Friday, March 29, 2024

Portable cerebral blood flow monitor to detect large vessel occlusion in patients with suspected stroke

In conclusion, did this perform fast enough to get patients 100% recovered? That is the only goal in stroke! Why the fuck aren't you measuring that?

“What's measured, improves.” So said management legend and author Peter F. Drucker 

 Portable cerebral blood flow monitor to detect large vessel occlusion in patients with suspected stroke

  1. Christopher G Favilla1,
  2. Grayson L Baird2,
  3. Kedar Grama3,
  4. Soren Konecky3,
  5. Sarah Carter1,
  6. Wendy Smith4,
  7. Rebecca Gitlevich1,
  8. Alexa Lebron-Cruz1,
  9. Arjun G Yodh5,
  10. Ryan A McTaggart2
  1. Correspondence to Dr Christopher G Favilla, Department of Neurology, University of Pennsylvania, Philadelphia, USA; Christopher.favilla@pennmedicine.upenn.edu

Abstract

Background Early detection of large vessel occlusion (LVO) facilitates triage to an appropriate stroke center to reduce treatment times and improve outcomes. Prehospital stroke scales are not sufficiently sensitive, so we investigated the ability of the portable Openwater optical blood flow monitor to detect LVO.

Methods Patients were prospectively enrolled at two comprehensive stroke centers during stroke alert evaluation within 24 hours of onset with National Institutes of Health Stroke Scale (NIHSS) score ≥2. A 70 s bedside optical blood flow scan generated cerebral blood flow waveforms based on relative changes in speckle contrast.
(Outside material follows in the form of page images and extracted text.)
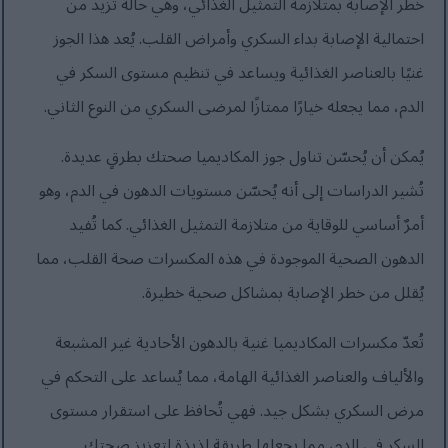
خطر الإصابة بمتلازمة التمثيل الغذائي، وهي حالة تزيد من
احتمالية الإصابة بداء السكري وأمراض القلب. يُعد هذا الجوز
غنيًا بالعناصر الغذائية ويساعد في تنظيم مستوى السكر في
الدم، مما يجعله خيارًا ممتازًا لمرضى السكري من النوع الثاني.
يُمكن أن يُحسّن تناول جوز المكاديميا صحتك بطرقٍ عديدة.
تُشير الدراسات إلى أنه يُحسّن مستويات الدهون في الدم، وهو
أمرٌ أساسي للوقاية من متلازمة التمثيل الغذائي. كما تُفيد
الدهون الصحية الموجودة في هذه المكسرات صحة القلب، مما
يُقلل من خطر الإصابة بمشاكل صحية خطيرة.
تُعدّ مكسرات المكاديميا غنية بالدهون الأحادية غير المشبعة
والألياف والعناصر الغذائية الهامة، مما يُساعد على التحكم في
مرض السكري بشكل جيد. فهي تُحافظ على استقرار مستوى
السكر في الدم، مما يجعلها طريقة لذيذة لتعزيز صحتك.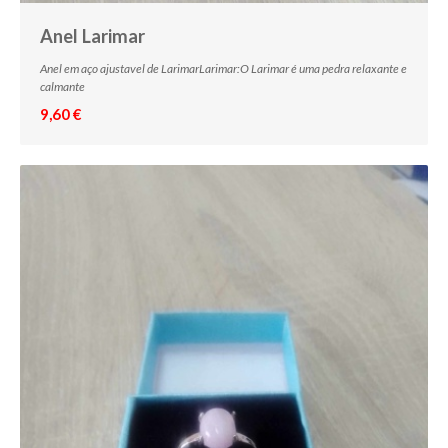
Anel Larimar
Anel em aço ajustavel de LarimarLarimar:O Larimar é uma pedra relaxante e
calmante
9,60 €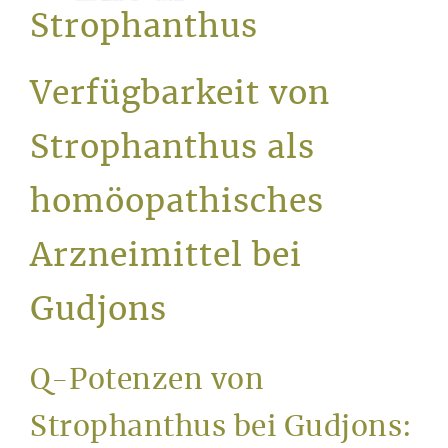
Service
Strophanthus
Verfügbarkeit von
Strophanthus als
homöopathisches
Arzneimittel bei
Gudjons
Q-Potenzen von
Strophanthus bei Gudjons: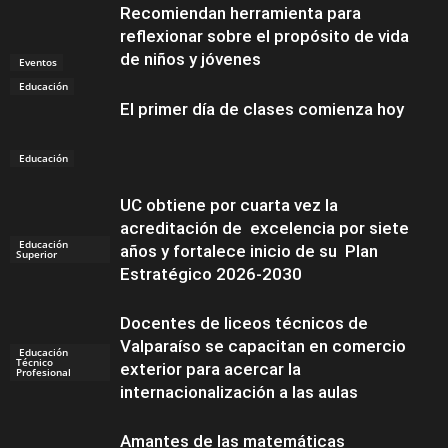
Recomiendan herramienta para
reflexionar sobre el propósito de vida
de niños y jóvenes
Eventos
Educación
El primer día de clases comienza hoy
Educación
UC obtiene por cuarta vez la
acreditación de excelencia por siete
Educación
años y fortalece inicio de su Plan
Superior
Estratégico 2026-2030
Docentes de liceos técnicos de
Valparaíso se capacitan en comercio
Educación
Técnico
exterior para acercar la
Profesional
internacionalización a las aulas
Amantes de las matemáticas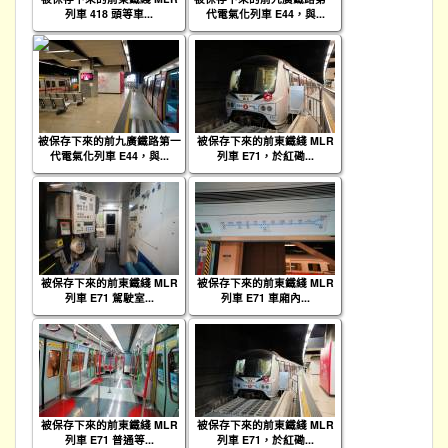
列車 418 頭等車...
代電氣化列車 E44，與...
被保存下來的前九廣鐵路第一
被保存下來的前東鐵綫 MLR
代電氣化列車 E44，與...
列車 E71，於紅磡...
被保存下來的前東鐵綫 MLR
被保存下來的前東鐵綫 MLR
列車 E71 駕駛室...
列車 E71 車廂內...
被保存下來的前東鐵綫 MLR
被保存下來的前東鐵綫 MLR
列車 E71 普通等...
列車 E71，於紅磡...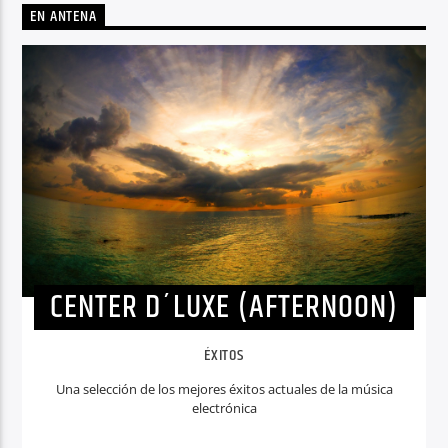
EN ANTENA
CENTER D´LUXE (AFTERNOON)
ÉXITOS
Una selección de los mejores éxitos actuales de la música
electrónica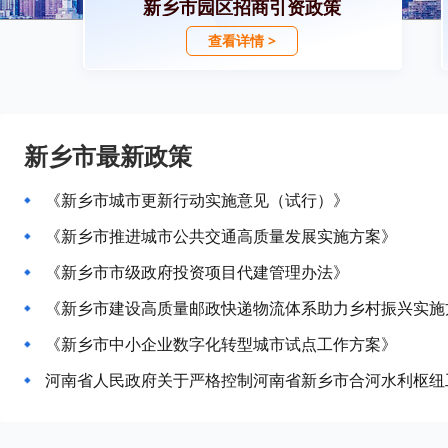
新乡市园区招商引资政策
查看详情 >
新乡市最新政策
《新乡市城市更新行动实施意见（试行）》
《新乡市推进城市公共交通高质量发展实施方案》
《新乡市市级政府投资项目代建管理办法》
《新乡市建设高质量邮政快递物流体系助力乡村振兴实施
《新乡市中小企业数字化转型城市试点工作方案》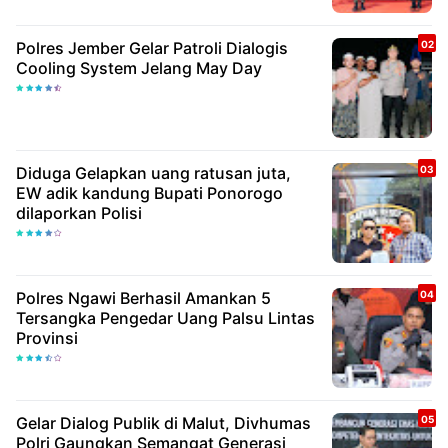
Polres Jember Gelar Patroli Dialogis
Cooling System Jelang May Day
Diduga Gelapkan uang ratusan juta,
EW adik kandung Bupati Ponorogo
dilaporkan Polisi
Polres Ngawi Berhasil Amankan 5
Tersangka Pengedar Uang Palsu Lintas
Provinsi
Gelar Dialog Publik di Malut, Divhumas
Polri Gaungkan Semangat Generasi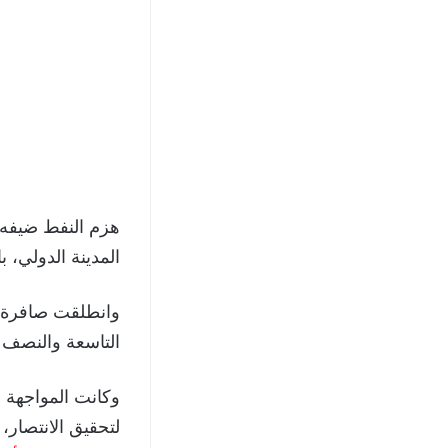
هزم النفط ضيفه 
المدينة الدولي، بالجو
وانطلقت صافرة ل
التاسعة والنصف مساءً بتوقي
وكانت المواجهة ف
لتحقيق الانتصار،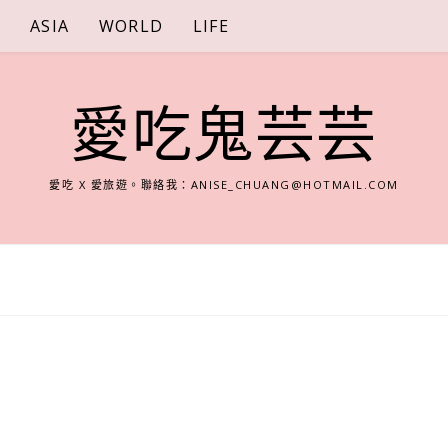
S
ASIA
WORLD
LIFE
愛吃鬼芸芸
愛吃 X 愛旅遊。聯絡我：
ANISE_CHUANG@HOTMAIL.COM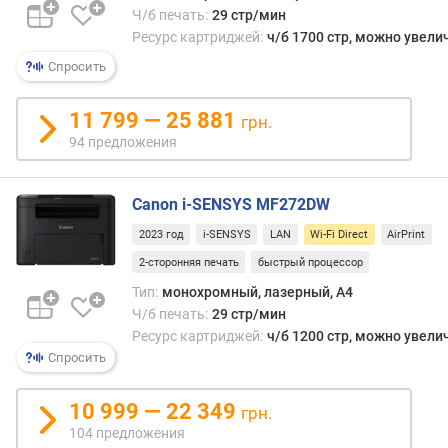
этот
Ч/б печать:
29 стр/мин
е
станд
Ресурс картриджей:
ч/б 1700 стр, можно увели
(
лучш
с
Спросить
подх
т
для
р
прям
11 799 — 25 881
грн.
/
печат
94 предложения
м
с
и
фото
н
—
Canon i-SENSYS MF272DW
)
для
2023 год
i-SENSYS
LAN
Wi-Fi Direct
AirPrint
бесп
ц
связ
2-сторонняя печать
быстрый процессор
в
в
е
Тип:
монохромный, лазерный, A4
такой
т
Ч/б печать:
29 стр/мин
техни
н
Ресурс картриджей:
ч/б 1200 стр, можно увели
трад
о
Спросить
испол
е
имен
к
Wi-
10 999 — 22 349
грн.
о
Fi.
104 предложения
п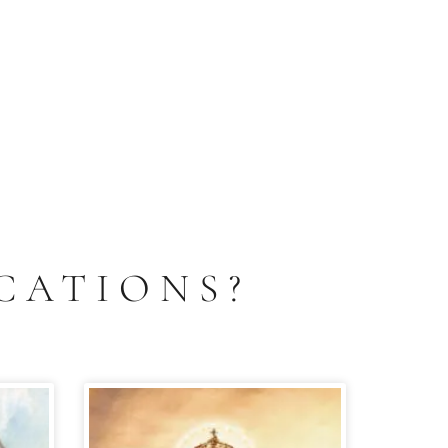
CATIONS?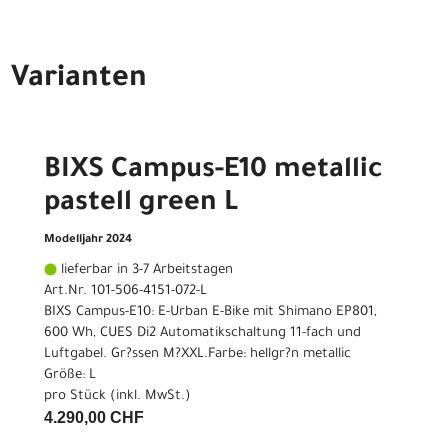
Varianten
BIXS Campus-E10 metallic
pastell green L
Modelljahr 2024
lieferbar in 3-7 Arbeitstagen
Art.Nr. 101-506-4151-072-L
BIXS Campus-E10: E-Urban E-Bike mit Shimano EP801,
600 Wh, CUES Di2 Automatikschaltung 11-fach und
Luftgabel. Gr?ssen M?XXL.Farbe: hellgr?n metallic
Größe: L
pro Stück (inkl. MwSt.)
4.290,00 CHF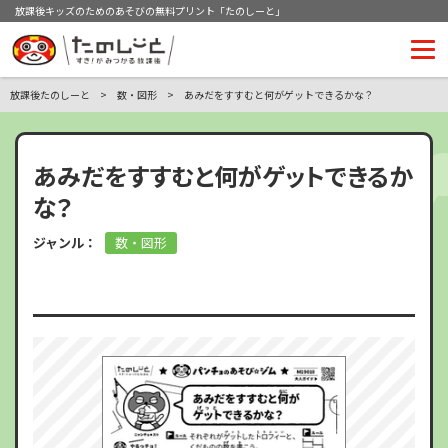
放課後キッズのためのあそびの無料プリント「たのしーと」
放課後たのしーと
数・図形
あみだをすすむと何がゲットできるかな？
あみだをすすむと何がゲットできるか
な？
ジャンル：
数・図形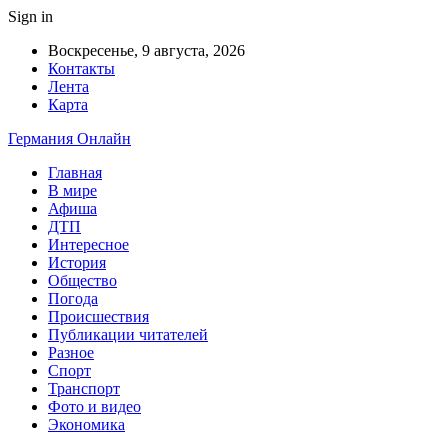
Sign in
Воскресенье, 9 августа, 2026
Контакты
Лента
Карта
Германия Онлайн
Главная
В мире
Афиша
ДТП
Интересное
История
Общество
Погода
Происшествия
Публикации читателей
Разное
Спорт
Транспорт
Фото и видео
Экономика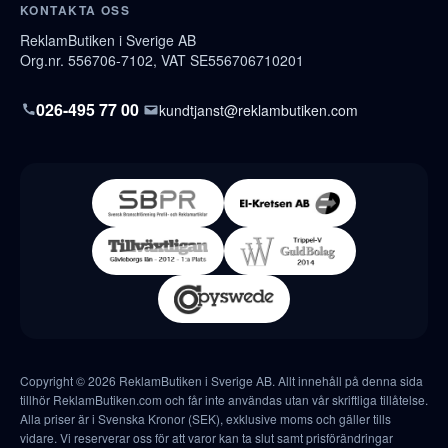
KONTAKTA OSS
ReklamButiken i Sverige AB
Org.nr. 556706-7102, VAT SE556706710201
026-495 77 00
kundtjanst@reklambutiken.com
Copyright © 2026 ReklamButiken i Sverige AB. Allt innehåll på denna sida
tillhör ReklamButiken.com och får inte användas utan vår skriftliga tillåtelse.
Alla priser är i Svenska Kronor (SEK), exklusive moms och gäller tills
vidare. Vi reserverar oss för att varor kan ta slut samt prisförändringar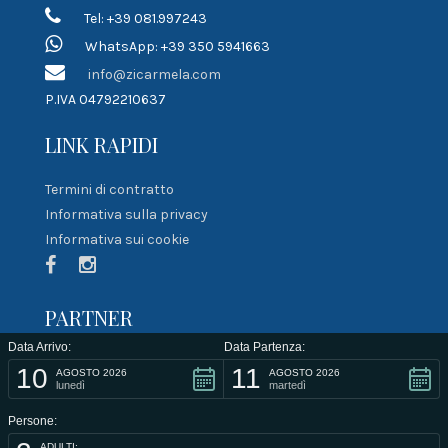
Tel: +39 081.997243
WhatsApp: +39 350 5941663
info@zicarmela.com
P.IVA 04792210637
LINK RAPIDI
Termini di contratto
Informativa sulla privacy
Informativa sui cookie
PARTNER
Data Arrivo:
Data Partenza:
10
11
AGOSTO 2026
AGOSTO 2026
lunedì
martedì
Persone:
ADULTI: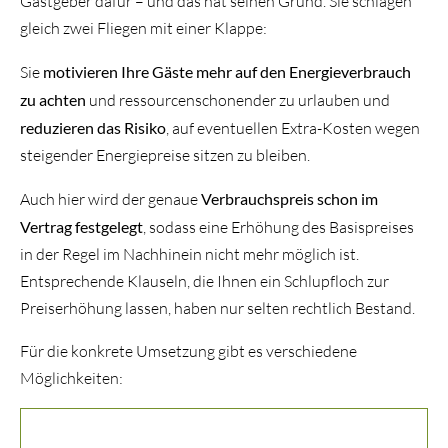
Gastgeber dafür – und das hat seinen Grund. Sie schlagen
gleich zwei Fliegen mit einer Klappe:
Sie
motivieren Ihre Gäste mehr auf den Energieverbrauch
zu achten
und ressourcenschonender zu urlauben und
reduzieren das Risiko
, auf eventuellen Extra-Kosten wegen
steigender Energiepreise sitzen zu bleiben.
Auch hier wird der genaue
Verbrauchspreis schon im
Vertrag festgelegt
, sodass eine Erhöhung des Basispreises
in der Regel im Nachhinein nicht mehr möglich ist.
Entsprechende Klauseln, die Ihnen ein Schlupfloch zur
Preiserhöhung lassen, haben nur selten rechtlich Bestand.
Für die konkrete Umsetzung gibt es verschiedene
Möglichkeiten: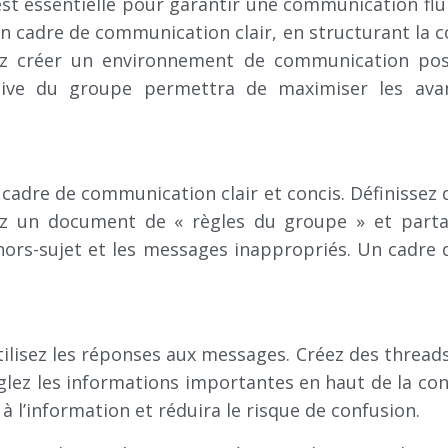
st essentielle pour garantir une communication flu
n cadre de communication clair, en structurant la c
z créer un environnement de communication positif
tive du groupe permettra de maximiser les avanta
cadre de communication clair et concis. Définissez d
ez un document de « règles du groupe » et partag
 hors-sujet et les messages inappropriés. Un cadre
, utilisez les réponses aux messages. Créez des thre
nglez les informations importantes en haut de la con
 à l’information et réduira le risque de confusion.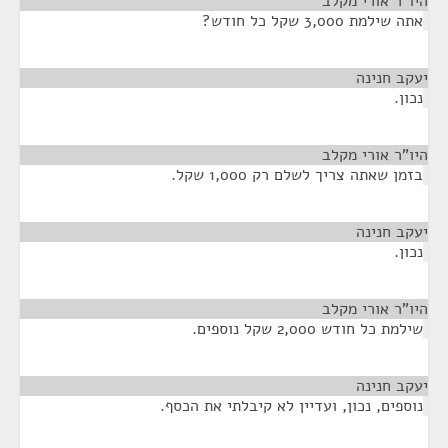
היו"ר אורי מקלב
¶
אתה שילמת 3,000 שקל כל חודש?
יעקב חנינה
¶
נכון.
היו"ר אורי מקלב
¶
בזמן שאתה צריך לשלם רק 1,000 שקל.
יעקב חנינה
¶
נכון.
היו"ר אורי מקלב
¶
שילמת כל חודש 2,000 שקל נוספים.
יעקב חנינה
¶
נוספים, נכון, ועדיין לא קיבלתי את הכסף.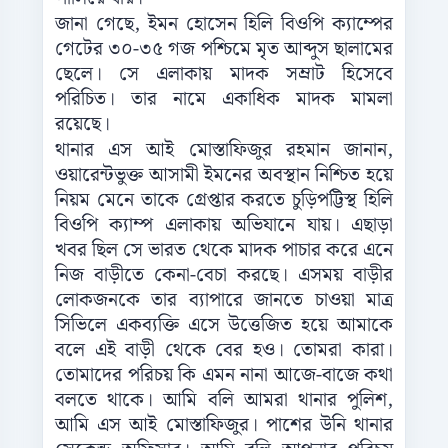
জানা গেছে, ইমন হোসেন হিলি বিওপি ক্যাম্পের
গেটের ৩০-৩৫ গজ পশ্চিমে মৃত আব্দুস ছালামের
ছেলে। সে এলাকায় মাদক সম্রাট হিসেবে
পরিচিত। তার নামে একাধিক মাদক মামলা
রয়েছে।
থানার এস আই মোস্তাফিজুর রহমান জানান,
ওয়ারেন্টভুক্ত আসামী ইমনের অবস্থান নিশ্চিত হয়ে
নিয়ম মেনে তাকে গ্রেপ্তার করতে চুড়িপট্টিস্থ হিলি
বিওপি ক্যাম্প এলাকায় অভিযানে যায়। এছাড়া
খবর ছিল সে ভারত থেকে মাদক পাচার করে এনে
নিজ বাড়ীতে কেনা-বেচা করছে। এসময় বাড়ীর
লোকজনকে তার ব্যাপারে জানতে চাওয়া মাত্র
সিভিলে একব্যক্তি এসে উত্তেজিত হয়ে আমাকে
বলে এই বাড়ী থেকে বের হও। তোমরা কারা।
তোমাদের পরিচয় কি এমন নানা আজে-বাজে কথা
বলতে থাকে। আমি বলি আমরা থানার পুলিশ,
আমি এস আই মোস্তাফিজুর। পাশের উনি থানার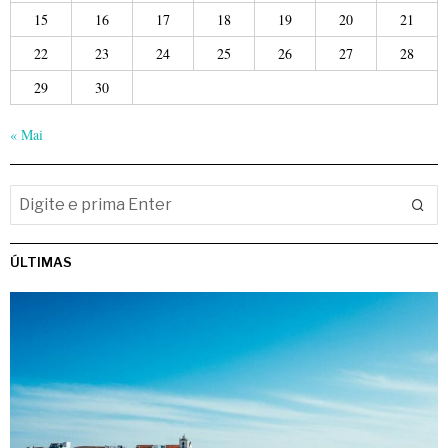
15
16
17
18
19
20
21
22
23
24
25
26
27
28
29
30
« Mai
ÚLTIMAS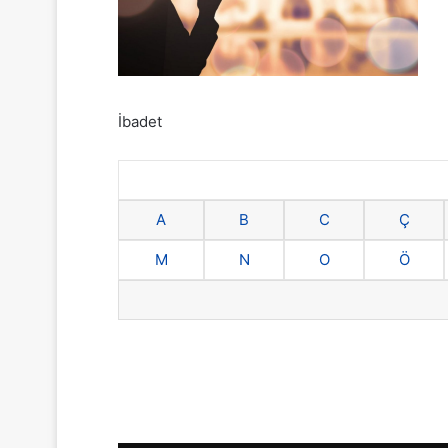
İbadet
A
B
C
Ç
M
N
O
Ö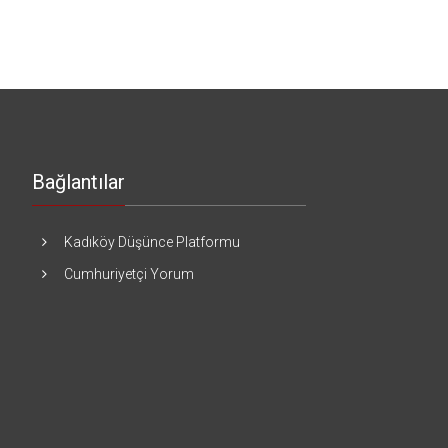
Bağlantılar
Kadıköy Düşünce Platformu
Cumhuriyetçi Yorum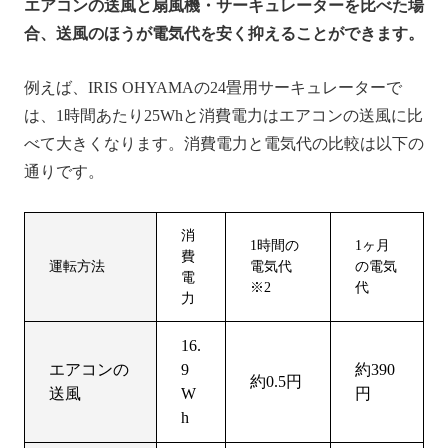
エアコンの送風と扇風機・サーキュレーターを比べた場
合、送風のほうが電気代を安く抑えることができます。
例えば、IRIS OHYAMAの24畳用サーキュレーターで
は、1時間あたり25Whと消費電力はエアコンの送風に比
べて大きくなります。消費電力と電気代の比較は以下の
通りです。
消
1時間の
1ヶ月
費
運転方法
電気代
の電気
電
※2
代
力
16.
エアコンの
9
約390
約0.5円
送風
W
円
h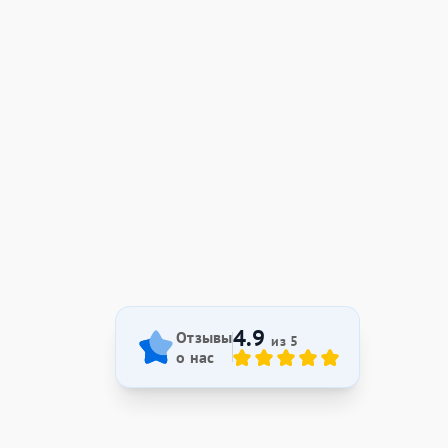
4.9
Отзывы
из 5
о нас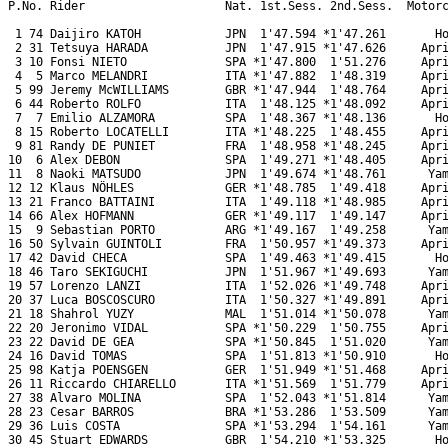
P.No. Rider                    Nat. 1st.Sess. 2nd.Sess.  Motorc
 1 74 Daijiro KATOH            JPN  1'47.594 *1'47.261       Ho
 2 31 Tetsuya HARADA           JPN  1'47.915 *1'47.626     Apri
 3 10 Fonsi NIETO              SPA *1'47.800  1'51.276     Apri
 4  5 Marco MELANDRI           ITA *1'47.882  1'48.319     Apri
 5 99 Jeremy McWILLIAMS        GBR *1'47.944  1'48.764     Apri
 6 44 Roberto ROLFO            ITA  1'48.125 *1'48.092     Apri
 7  7 Emilio ALZAMORA          SPA  1'48.367 *1'48.136       Ho
 8 15 Roberto LOCATELLI        ITA *1'48.225  1'48.455     Apri
 9 81 Randy DE PUNIET          FRA  1'48.958 *1'48.245     Apri
10  6 Alex DEBON               SPA  1'49.271 *1'48.405     Apri
11  8 Naoki MATSUDO            JPN  1'49.674 *1'48.761      Yam
12 12 Klaus NÖHLES             GER *1'48.785  1'49.418     Apri
13 21 Franco BATTAINI          ITA  1'49.118 *1'48.985     Apri
14 66 Alex HOFMANN             GER *1'49.117  1'49.147     Apri
15  9 Sebastian PORTO          ARG *1'49.167  1'49.258      Yam
16 50 Sylvain GUINTOLI         FRA  1'50.957 *1'49.373     Apri
17 42 David CHECA              SPA  1'49.463 *1'49.415       Ho
18 46 Taro SEKIGUCHI           JPN  1'51.967 *1'49.693      Yam
19 57 Lorenzo LANZI            ITA  1'52.026 *1'49.748     Apri
20 37 Luca BOSCOSCURO          ITA  1'50.327 *1'49.891     Apri
21 18 Shahrol YUZY             MAL  1'51.014 *1'50.078      Yam
22 20 Jeronimo VIDAL           SPA *1'50.229  1'50.755     Apri
23 22 David DE GEA             SPA *1'50.845  1'51.020      Yam
24 16 David TOMAS              SPA  1'51.813 *1'50.910       Ho
25 98 Katja POENSGEN           GER  1'51.949 *1'51.468     Apri
26 11 Riccardo CHIARELLO       ITA *1'51.569  1'51.779     Apri
27 38 Alvaro MOLINA            SPA  1'52.043 *1'51.814      Yam
28 23 Cesar BARROS             BRA *1'53.286  1'53.509      Yam
29 36 Luis COSTA               SPA *1'53.294  1'54.161      Yam
30 45 Stuart EDWARDS           GBR  1'54.210 *1'53.325       Ho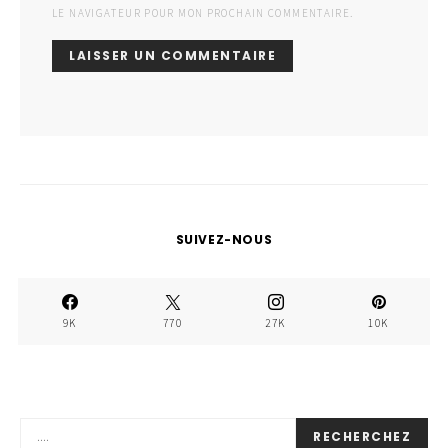
LE NAVIGATEUR POUR MON PROCHAIN COMMENTAIRE.
SUIVEZ-NOUS
9K
770
27K
10K
RECHERCHEZ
Anterior circulation LVO was determined by CT angiography. A deep learning model trained on all patient data using fivefold cross-validation and learned discriminative representations from the raw speckle contrast waveform data. Receiver operating characteristic (ROC) analysis compared the Openwater diagnostic performance (ie, LVO detection) with prehospital stroke scales.

Results Among 135 patients, 52 (39%) had an anterior circulation LVO. The median NIHSS score was 8 (IQR 4–14). The Openwater instrument had 79% sensitivity and 84% specificity for the detection of LVO. The rapid arterial occlusion evaluation (RACE) scale had 60% sensitivity and 81% specificity and the Los Angeles motor scale (LAMS) had 50% sensitivity and 81% specificity. The binary Openwater classification (high-likelihood vs low-likelihood) had an area under the ROC (AUROC) of 0.82 (95% CI 0.75 to 0.88), which outperformed RACE (AUC 0.70; 95% CI 0.62 to 0.78; P=0.04) and LAMS (AUC 0.65; 95% CI 0.57 to 0.73; P=0.002).

Conclusions The Openwater optical blood flow monitor outperformed prehospital stroke scales for the detection of LVO in patients undergoing acute stroke evaluation in the emergency department. These encouraging findings need to be validated in an independent test set and the prehospital environment.

Data availability statement

Data are available upon reasonable request. The de-identified data that support the reported findings are available from the corresponding author upon reasonable request.